General Procedure for the Synthesis of N-Substituted Carbazolones 3
To a solution of N-substituted 3-(arylamino)cyclohex-
2-enones 2a-n (1 mmol) in AcOH (15 mL) was added Pd(OAc)2 (0.1 mmol), and the resulting solution was heated at 100 ˚C and passed through oxygen flow (1.0 L/min).

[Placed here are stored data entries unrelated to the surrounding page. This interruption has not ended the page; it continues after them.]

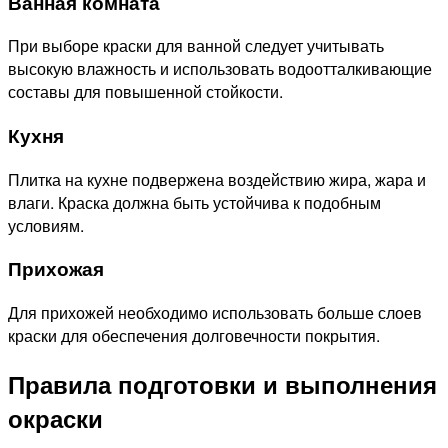
Ванная комната
При выборе краски для ванной следует учитывать
высокую влажность и использовать водоотталкивающие
составы для повышенной стойкости.
Кухня
Плитка на кухне подвержена воздействию жира, жара и
влаги. Краска должна быть устойчива к подобным
условиям.
Прихожая
Для прихожей необходимо использовать больше слоев
краски для обеспечения долговечности покрытия.
Правила подготовки и выполнения
окраски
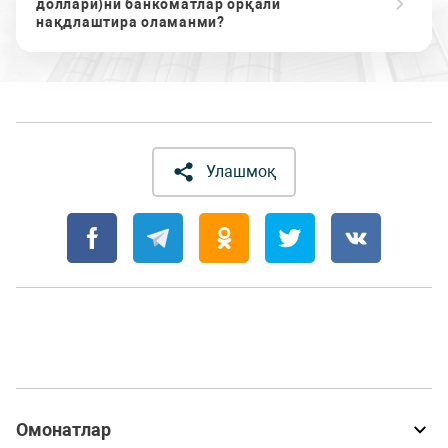
доллари)ни банкоматлар орқали
нақдлаштира оламанми?
Улашмоқ
Омонатлар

TLC was used to monitor the reaction progress. After the consumption of starting material, the reaction mixture was extracted by EtOAc (3 × 15 mL). The organic phase was combined, dried (anhyd Na2SO4). After filtration, the solvent was removed under reduced pressure to give the crude product. The residue was purified by flash column chromatography (EtOAc-PE, 1:3) on silica gel to give the desired products 3a-n. Compound 3a:¹¹ white solid; mp 195-196 ˚C. ¹H NMR (400 MHz, CDCl3): δ = 8.27-8.23 (m, 1 H, ArH), 7.33-7.27 (m, 3 H, ArH), 3.72 (s, 3 H, NCH3), 2.95 (t, J = 6.0 Hz, 2 H, COCH2), 2.62 (t, J = 6.0 Hz, 2 H, CH2), 2.30-2.23 (m, 2 H, CH2). ESI-LRMS: m/z calcd for C13H13NO+: 200.1 [M + H+]; found: 200.1 [M + H+], 222 [M + Na+].

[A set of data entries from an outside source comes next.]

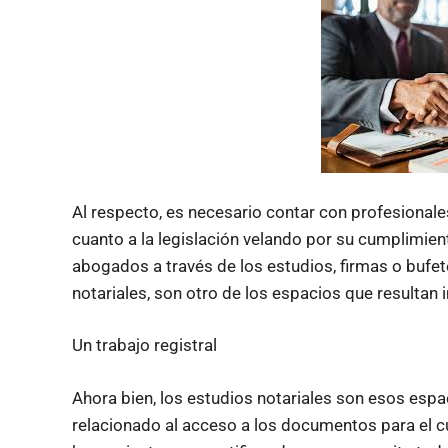
Al respecto, es necesario contar con profesionale
cuanto a la legislación velando por su cumplimien
abogados a través de los estudios, firmas o bufete
notariales, son otro de los espacios que resultan 
Un trabajo registral
Ahora bien, los estudios notariales son esos espa
relacionado al acceso a los documentos para el c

Compound 3b: brown solid; mp 230-231 ˚C. ¹H NMR (400 MHz, CDCl3): δ = 8.38 (d, J = 2.0 Hz, 1 H, ArH), 7.34 (dd, J = 9.0, 2.0 Hz, 1 H, ArH), 7.18 (d, J = 9.0 Hz, 1 H, ArH), 3.68 (s, 3 H, NCH3), 2.92 (t, J = 6.0 Hz, 2 H, COCH2), 2.56 (t, J = 6.0 Hz, 2 H, CH2), 2.28-2.22 (m, 2 H, CH2). ¹³C NMR (100 MHz, CDCl3): δ = 193.8, 153.0, 137.6, 134.9, 127.2, 125.8, 124.4, 111.8, 110.8, 37.7, 35.6, 23.1, 21.9. ESI-LRMS: m/z calcd for C13H12 79BrNO+: 280.0 [M + H+]; found: 280.0. The spectroscopic data for all the new compounds can be found in the Supporting Information.